Extract Dominant Colors
Edge Length
Edges are detected using Canny Edge Detection. Canny method gives the number of relatively sharp points (lines) in the image.
Sharpness
In order to determine how sharp the image is, we estimate the sharpness of the image from the image gradient. Below is the comparison between a sharper image and a blurry image.
2D-DFT
2D-DFT are computed by converting the images to gray scale. Originally, with RGB matrix, we have the image in shape of (256, 256, 3). After converting it to gray scale by fft2(), the shape becomes (256, 256, 1). However, there are significant lines on 2D-DFT only when there are sinusoidal oscillations in the grayscale image. In our case, the art images do not show much oscillations, as shown below.
Histograms
Color Histogram
Gray Histogram
SVM: data fitting and make predictions
Trained by 50000 images, and test the model on 10000 images. The Confusion Matrix is shown below.
Pre-processing
Image Normalization
The images are normalized with the mean and standard deviation for the entire dataset to improve the accuracy of the CNN and to prevent overflow.
The Neural Net Model
VGG-BN
A version of Visual Geometry Group - Batch Normalized(VGG-BN) is implemented.
The current challenge is making sure that there is no error in the algorithms before training the neural network. Since training will take a long time, we really want to make sure that everything is working as expected before training. This challenge can be resolved by having design reviews with the professor and the GSI.
Current Progress
The CNN model was trained for 3 epochs, reaching an accuracy of 40% on the testing data.
On the left is the confusion matrix, showing the probability of correct output given each category.
On the right is the running correctness during the training phase. The accuracy seem to be asymptotically approaching 40~50%. This issue could be solved by implementing a deeper convolutional layer in hope to pick up more details in the images.
Since the running accuracy is re-calculated every epoch, severe oscillation in the accuracy is observed at the beginning of each epoch. In addition, the accuracy improvement of the VGG toward the end of each epoch is better represented by the beginning of the next epoch.
We can take a similar approach to analyze a matrix, the gram matrix. Again, we start by extracting the feature maps of the desired image from the CNN. Since the feature maps have three dimensions (height, width, and channel), we can simplify later operations by flattening one of its dimensions first. Then by performing matrix multiplication with its transpose to measure the similarity between the rows of the flattened feature map.
If we are given 2 feature maps, one from the content image, and the other from the generated image, we can then use the equation on the right to calculate its content loss.
This equation resembles a Mean Square Error (MSE) function that calculates the squared ℓ2 distance between two convolutional feature maps.
If we then perform the gradient descent to minimize the content loss, we can achieve the goal of preserving the maximum amount of content from the input image.
Gram Matrix Visualized
The style loss is very similar to the content loss in ways that it uses Mean Square Error to calculate the distance between the generated style image with the input style image. This time the difference measured is the style image's gram matrix and the generated image's gram matrix. We can also add a weight parameter to help us easily tune the amount of style we want to preserve in the final generated image.

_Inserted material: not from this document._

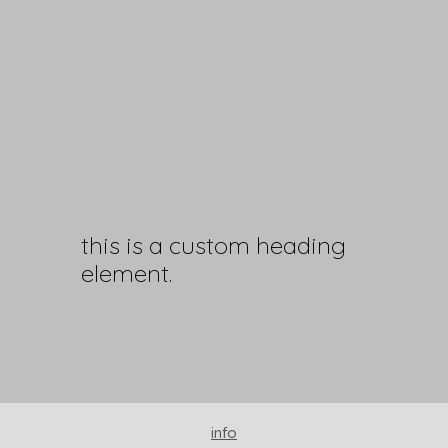
this is a custom heading
element.
info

We can also perform gradient descent to preserve the most style.
Style Transfer
The team has very little experience with Generative Adversarial Networks (GAN). We started by reading over slides from EECS 504 and obtaining more knowledge through research papers and documents. So far, our group developed a general understanding of concepts like the gram matrix, Content Loss, and Style Loss. Based on our understanding of how GAN works, we chose a few images from ArtBench with distinct styles for the training of our GAN. We obtained A simple starter code from our GSI, Javier, and started the implementation of a few functions.

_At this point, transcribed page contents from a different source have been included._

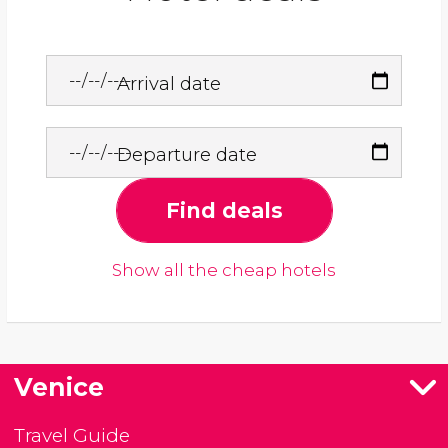
Arrival date
Departure date
Find deals
Show all the cheap hotels
Venice
Travel Guide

The challenge that we are facing right now is the inability to determine the correctness of the developed algorithms. We will check with Javier to make sure that our current understanding of GAN is accurate before implementing other functions.
What we've learned so far
We learned basic ideas about SVM, GAN, and CNN, and how to implement them in our program. We applied pre-processing techniques with the DSP tools that we learned in class, such as convolution, matrix representation, and change of basis. We gained experience with using machine learning libraries such as PyTorch.
Plans for the next step
Design review CNN with the GSI and professor, then start training a deeper version of VGG-BN with more convolutional layers.

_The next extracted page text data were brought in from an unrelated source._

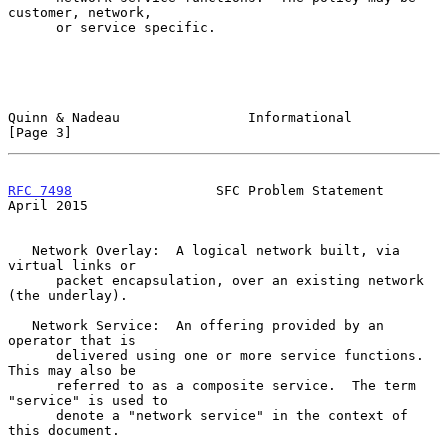
customer, network,

      or service specific.

Quinn & Nadeau                Informational                     
[Page 3]
RFC 7498
                  SFC Problem Statement               
April 2015
   Network Overlay:  A logical network built, via 
virtual links or

      packet encapsulation, over an existing network 
(the underlay).

   Network Service:  An offering provided by an 
operator that is

      delivered using one or more service functions.  
This may also be

      referred to as a composite service.  The term 
"service" is used to

      denote a "network service" in the context of 
this document.
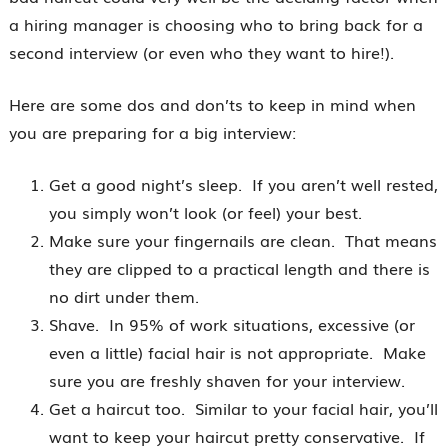
a hiring manager is choosing who to bring back for a
second interview (or even who they want to hire!).
Here are some dos and don’ts to keep in mind when
you are preparing for a big interview:
Get a good night’s sleep. If you aren’t well rested,
you simply won’t look (or feel) your best.
Make sure your fingernails are clean. That means
they are clipped to a practical length and there is
no dirt under them.
Shave. In 95% of work situations, excessive (or
even a little) facial hair is not appropriate. Make
sure you are freshly shaven for your interview.
Get a haircut too. Similar to your facial hair, you’ll
want to keep your haircut pretty conservative. If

GAN: After consulting with the GSI, we will revise our implementation of the essential functions like gram matrix, Content Loss and Style Loss, to make it more efficient to run. Then start training immediately.
Refine the input of the SVM, analyze the confusion matrix to see possible areas of improvement. We shall temporarily remove those art-styles that are often confuses the SVM model, and see how the SVM model work with the rest images. For those temporarily removed art-styles, we can develop additional SVM model for them separately. We should further investigate how different features affect classification results.